The ultimate vision for the mug campaign is to collect a fleet of reusable mugs that will be available for on-campus pickup and drop-off, where they will be washed and sterilized for re-use.

For now, Shennib prescribes applying the same social pressure that people now feel at the grocery store when asked if they have their own bags, but retailers are hesitant about scaring people off.


“Last year the university agreed to do a phase-out of the sales of bottled water from vending machines initially, and then from the vendors,” said Shennib. “That would happen after university buildings are fit with fountains that have fillers.”

This is easier said than done. With all buildings equipped with different kinds of fountains, and the desire to have one company complete all the retrofitting, the process is moving slowly.
Three phases are planned until Concordia can totally remove bottles from vendors and vending machines.

Concordia will be embarking on a three-phase plan to convert the fountains, building by building. It will likely still be four years before the full plan comes to fruition, however, said Shennib.

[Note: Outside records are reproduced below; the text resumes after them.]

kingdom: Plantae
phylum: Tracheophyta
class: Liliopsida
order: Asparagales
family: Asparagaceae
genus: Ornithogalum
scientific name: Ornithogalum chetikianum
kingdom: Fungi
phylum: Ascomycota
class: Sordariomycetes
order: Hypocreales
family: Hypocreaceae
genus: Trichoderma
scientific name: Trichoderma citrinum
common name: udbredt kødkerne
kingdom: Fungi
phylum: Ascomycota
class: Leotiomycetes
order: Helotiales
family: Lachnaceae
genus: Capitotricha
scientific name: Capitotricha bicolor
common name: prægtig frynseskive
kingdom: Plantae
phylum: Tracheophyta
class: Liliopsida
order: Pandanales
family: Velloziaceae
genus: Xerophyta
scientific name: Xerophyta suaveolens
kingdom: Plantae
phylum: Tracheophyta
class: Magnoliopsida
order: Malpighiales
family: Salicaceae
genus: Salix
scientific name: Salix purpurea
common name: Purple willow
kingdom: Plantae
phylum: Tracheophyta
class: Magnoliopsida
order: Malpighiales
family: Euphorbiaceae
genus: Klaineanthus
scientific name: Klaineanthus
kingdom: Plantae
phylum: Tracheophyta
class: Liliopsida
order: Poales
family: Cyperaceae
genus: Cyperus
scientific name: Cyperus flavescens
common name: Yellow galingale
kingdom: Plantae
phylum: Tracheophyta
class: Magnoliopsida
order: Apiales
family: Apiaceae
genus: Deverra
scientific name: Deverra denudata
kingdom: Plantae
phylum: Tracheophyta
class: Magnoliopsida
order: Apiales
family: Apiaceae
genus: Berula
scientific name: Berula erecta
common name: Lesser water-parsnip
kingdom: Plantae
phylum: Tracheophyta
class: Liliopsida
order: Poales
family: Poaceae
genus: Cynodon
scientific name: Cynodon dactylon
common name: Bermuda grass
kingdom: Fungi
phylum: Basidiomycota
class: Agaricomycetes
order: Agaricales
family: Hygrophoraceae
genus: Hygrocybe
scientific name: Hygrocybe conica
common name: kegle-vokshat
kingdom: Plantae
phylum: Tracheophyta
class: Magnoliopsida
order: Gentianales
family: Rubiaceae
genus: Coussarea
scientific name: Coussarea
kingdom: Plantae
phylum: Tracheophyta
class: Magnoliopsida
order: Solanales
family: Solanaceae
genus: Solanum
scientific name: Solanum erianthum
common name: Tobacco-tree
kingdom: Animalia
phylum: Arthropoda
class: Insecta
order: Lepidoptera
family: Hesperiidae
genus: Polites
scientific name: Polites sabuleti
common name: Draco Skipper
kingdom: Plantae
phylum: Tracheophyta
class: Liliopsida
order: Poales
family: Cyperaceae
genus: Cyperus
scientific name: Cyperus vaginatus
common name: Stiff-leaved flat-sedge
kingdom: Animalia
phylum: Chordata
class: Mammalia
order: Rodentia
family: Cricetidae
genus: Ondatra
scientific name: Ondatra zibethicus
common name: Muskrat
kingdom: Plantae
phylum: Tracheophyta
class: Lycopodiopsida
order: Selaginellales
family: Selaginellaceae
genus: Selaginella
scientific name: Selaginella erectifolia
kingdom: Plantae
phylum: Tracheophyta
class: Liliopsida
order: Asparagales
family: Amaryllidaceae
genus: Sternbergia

Campus food service provider Chartwells was challenged by the 2009 report to “increase the volume of local, organic, seasonal and fair-trade food supplied, vegetarian and vegan options, introduce bulk condiments and reduce overall waste by requiring tray-less dining and reusable containers on campus.”

There has been some improvement in these areas, with 21 per cent of Chartwells food coming from within 100 miles of Montreal, up from 11 per cent in 2008.

“I think the biggest steps [Chartwells] made is in reduction, but they have definitely started using more bulk stuff and they’ve started using compostable items,” said Shennib.
“Although not all of their utensils are compostable yet, I’ve been going and meeting with the Chartwells manager and making sure they get everything to move in that direction.”


Concordia is in the process of recladding the GM Building, work that will cut the building’s energy footprint by 40 per cent. The STARS framework advises all construction follow Leadership in Energy and Environmental Design (LEED) standards, which both the EV Building and PERFORM Centre are built to adhere to.

However, the buildings are not LEED-certified by a third party, and the new GE Building at Loyola was not built according to LEED specifications.

As for Allégo, Sustainable Concordia’s transit limb, the focus right now is on increasing student bike skills and resources. Funded by Facilities Management, Allégo has a number of projects on the go, including hosting workshops and increasing outdoor bike racks on campus.

Along with the Sir George Williams campus co-op Right to Move, Allégo is looking to expand their new co-op Le petit vélo rouge to Loyola, but there are still some hoops to jump through.

“Administration is cautious to give something so valuable in a campus with such restrictive space, so they have to understand where we come from and who we are before they give us something,” said Allégo coordinator Graham Bradley.

“It’s hard to coordinate, because administration can’t always share the details of what they’re doing because of contractual law.”

And therein lies the rub. It’s inevitable that it will take longer than sustainability champions would hope, but it may pick up as the image of sustainability becomes something prospective students care about.

Although the speed of all these changes may depend on cost, the last report suggests that the best work is done when students and governments are on the same page.

Ultimately, Concordia’s path to sustainability hinges on its ability to turn the findings of the report into action—thus the importance of the forthcoming report coming up with solutions for governance and student body to work together towards a more sustainable future.